[Opening EXCERPTED RECORDS section]

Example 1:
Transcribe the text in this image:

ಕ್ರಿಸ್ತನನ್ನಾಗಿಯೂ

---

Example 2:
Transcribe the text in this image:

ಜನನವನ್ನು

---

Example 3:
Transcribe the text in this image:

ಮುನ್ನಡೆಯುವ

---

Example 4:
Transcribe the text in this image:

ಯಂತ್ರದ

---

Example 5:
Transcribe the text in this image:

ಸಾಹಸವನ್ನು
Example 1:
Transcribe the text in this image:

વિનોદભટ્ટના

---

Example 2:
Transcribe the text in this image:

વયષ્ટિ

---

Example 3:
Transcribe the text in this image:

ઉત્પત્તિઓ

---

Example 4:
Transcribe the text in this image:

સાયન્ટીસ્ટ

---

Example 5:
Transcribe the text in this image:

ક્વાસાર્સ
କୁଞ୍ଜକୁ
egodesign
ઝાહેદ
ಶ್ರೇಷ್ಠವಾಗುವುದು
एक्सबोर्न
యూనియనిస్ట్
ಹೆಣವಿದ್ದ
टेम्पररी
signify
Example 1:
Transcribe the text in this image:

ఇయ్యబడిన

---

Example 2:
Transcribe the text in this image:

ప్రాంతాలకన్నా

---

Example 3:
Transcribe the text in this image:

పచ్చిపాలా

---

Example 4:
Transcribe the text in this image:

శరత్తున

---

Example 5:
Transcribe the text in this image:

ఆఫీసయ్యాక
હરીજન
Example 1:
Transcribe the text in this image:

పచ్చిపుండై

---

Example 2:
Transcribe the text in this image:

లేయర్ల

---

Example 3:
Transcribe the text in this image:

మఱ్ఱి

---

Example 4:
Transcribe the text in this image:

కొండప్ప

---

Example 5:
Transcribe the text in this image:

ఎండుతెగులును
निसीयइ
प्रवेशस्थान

[Closing EXCERPTED RECORDS section]

• _HOW TO COMPLETE THIS TASK_: All of the entries need to be reproduced exactly; please write them out.

• _WRITTEN REPLY_:
Example 1:
Transcribe the text in this image:

ಕ್ರಿಸ್ತನನ್ನಾಗಿಯೂ

---

Example 2:
Transcribe the text in this image:

ಜನನವನ್ನು

---

Example 3:
Transcribe the text in this image:

ಮುನ್ನಡೆಯುವ

---

Example 4:
Transcribe the text in this image:

ಯಂತ್ರದ

---

Example 5:
Transcribe the text in this image:

ಸಾಹಸವನ್ನು
Example 1:
Transcribe the text in this image:

વિનોદભટ્ટના

---

Example 2:
Transcribe the text in this image:

વયષ્ટિ

---

Example 3:
Transcribe the text in this image:

ઉત્પત્તિઓ

---

Example 4:
Transcribe the text in this image:

સાયન્ટીસ્ટ

---

Example 5:
Transcribe the text in this image:

ક્વાસાર્સ
କୁଞ୍ଜକୁ
egodesign
ઝાહેદ
ಶ್ರೇಷ್ಠವಾಗುವುದು
एक्सबोर्न
యూనియనిస్ట్
ಹೆಣವಿದ್ದ
टेम्पररी
signify
Example 1:
Transcribe the text in this image:

ఇయ్యబడిన

---

Example 2:
Transcribe the text in this image:

ప్రాంతాలకన్నా

---

Example 3:
Transcribe the text in this image:

పచ్చిపాలా

---

Example 4:
Transcribe the text in this image:

శరత్తున

---

Example 5:
Transcribe the text in this image:

ఆఫీసయ్యాక
હરીજન
Example 1:
Transcribe the text in this image:

పచ్చిపుండై

---

Example 2:
Transcribe the text in this image:

లేయర్ల

---

Example 3:
Transcribe the text in this image:

మఱ్ఱి

---

Example 4:
Transcribe the text in this image:

కొండప్ప

---

Example 5:
Transcribe the text in this image:

ఎండుతెగులును
निसीयइ
प्रवेशस्थान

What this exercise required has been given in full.